— Exercise prompt —
Your answer should consist of the listing, repeated exactly.
[Stored data Boundary: Start]
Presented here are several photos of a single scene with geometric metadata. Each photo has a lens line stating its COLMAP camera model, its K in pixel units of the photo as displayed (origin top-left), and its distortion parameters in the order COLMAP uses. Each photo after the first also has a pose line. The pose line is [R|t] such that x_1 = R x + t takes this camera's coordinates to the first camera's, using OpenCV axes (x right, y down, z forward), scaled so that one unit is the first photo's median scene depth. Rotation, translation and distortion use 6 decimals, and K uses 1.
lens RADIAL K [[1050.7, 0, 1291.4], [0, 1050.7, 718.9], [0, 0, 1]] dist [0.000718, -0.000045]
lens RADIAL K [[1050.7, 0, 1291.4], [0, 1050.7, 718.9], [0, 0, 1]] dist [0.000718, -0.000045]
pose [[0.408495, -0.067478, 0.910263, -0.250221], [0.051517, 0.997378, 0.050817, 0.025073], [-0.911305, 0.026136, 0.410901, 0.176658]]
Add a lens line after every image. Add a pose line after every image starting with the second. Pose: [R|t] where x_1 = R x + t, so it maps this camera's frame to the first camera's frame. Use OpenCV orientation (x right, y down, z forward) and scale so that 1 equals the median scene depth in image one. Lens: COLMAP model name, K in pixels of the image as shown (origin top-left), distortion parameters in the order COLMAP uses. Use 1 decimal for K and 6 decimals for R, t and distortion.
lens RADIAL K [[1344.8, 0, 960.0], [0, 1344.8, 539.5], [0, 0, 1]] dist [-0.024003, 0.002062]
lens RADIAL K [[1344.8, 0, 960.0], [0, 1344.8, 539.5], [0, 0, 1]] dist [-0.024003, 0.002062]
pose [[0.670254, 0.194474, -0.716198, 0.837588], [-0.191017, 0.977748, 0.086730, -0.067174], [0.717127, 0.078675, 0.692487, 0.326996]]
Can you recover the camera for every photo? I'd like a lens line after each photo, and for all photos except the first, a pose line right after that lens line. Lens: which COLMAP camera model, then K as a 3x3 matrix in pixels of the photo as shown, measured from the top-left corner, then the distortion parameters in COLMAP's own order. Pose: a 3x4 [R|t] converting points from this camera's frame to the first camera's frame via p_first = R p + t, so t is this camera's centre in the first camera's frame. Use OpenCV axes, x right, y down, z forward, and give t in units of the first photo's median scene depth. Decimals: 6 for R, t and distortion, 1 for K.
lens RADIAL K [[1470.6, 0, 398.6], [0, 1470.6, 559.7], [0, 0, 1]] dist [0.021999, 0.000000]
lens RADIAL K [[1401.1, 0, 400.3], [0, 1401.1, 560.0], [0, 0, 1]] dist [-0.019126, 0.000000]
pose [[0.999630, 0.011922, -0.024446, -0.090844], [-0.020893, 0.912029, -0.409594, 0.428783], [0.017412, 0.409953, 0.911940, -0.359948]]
[Stored data Boundary: End]
— Answer to the exercise —
Presented here are several photos of a single scene with geometric metadata. Each photo has a lens line stating its COLMAP camera model, its K in pixel units of the photo as displayed (origin top-left), and its distortion parameters in the order COLMAP uses. Each photo after the first also has a pose line. The pose line is [R|t] such that x_1 = R x + t takes this camera's coordinates to the first camera's, using OpenCV axes (x right, y down, z forward), scaled so that one unit is the first photo's median scene depth. Rotation, translation and distortion use 6 decimals, and K uses 1.
lens RADIAL K [[1050.7, 0, 1291.4], [0, 1050.7, 718.9], [0, 0, 1]] dist [0.000718, -0.000045]
lens RADIAL K [[1050.7, 0, 1291.4], [0, 1050.7, 718.9], [0, 0, 1]] dist [0.000718, -0.000045]
pose [[0.408495, -0.067478, 0.910263, -0.250221], [0.051517, 0.997378, 0.050817, 0.025073], [-0.911305, 0.026136, 0.410901, 0.176658]]
Add a lens line after every image. Add a pose line after every image starting with the second. Pose: [R|t] where x_1 = R x + t, so it maps this camera's frame to the first camera's frame. Use OpenCV orientation (x right, y down, z forward) and scale so that 1 equals the median scene depth in image one. Lens: COLMAP model name, K in pixels of the image as shown (origin top-left), distortion parameters in the order COLMAP uses. Use 1 decimal for K and 6 decimals for R, t and distortion.
lens RADIAL K [[1344.8, 0, 960.0], [0, 1344.8, 539.5], [0, 0, 1]] dist [-0.024003, 0.002062]
lens RADIAL K [[1344.8, 0, 960.0], [0, 1344.8, 539.5], [0, 0, 1]] dist [-0.024003, 0.002062]
pose [[0.670254, 0.194474, -0.716198, 0.837588], [-0.191017, 0.977748, 0.086730, -0.067174], [0.717127, 0.078675, 0.692487, 0.326996]]
Can you recover the camera for every photo? I'd like a lens line after each photo, and for all photos except the first, a pose line right after that lens line. Lens: which COLMAP camera model, then K as a 3x3 matrix in pixels of the photo as shown, measured from the top-left corner, then the distortion parameters in COLMAP's own order. Pose: a 3x4 [R|t] converting points from this camera's frame to the first camera's frame via p_first = R p + t, so t is this camera's centre in the first camera's frame. Use OpenCV axes, x right, y down, z forward, and give t in units of the first photo's median scene depth. Decimals: 6 for R, t and distortion, 1 for K.
lens RADIAL K [[1470.6, 0, 398.6], [0, 1470.6, 559.7], [0, 0, 1]] dist [0.021999, 0.000000]
lens RADIAL K [[1401.1, 0, 400.3], [0, 1401.1, 560.0], [0, 0, 1]] dist [-0.019126, 0.000000]
pose [[0.999630, 0.011922, -0.024446, -0.090844], [-0.020893, 0.912029, -0.409594, 0.428783], [0.017412, 0.409953, 0.911940, -0.359948]]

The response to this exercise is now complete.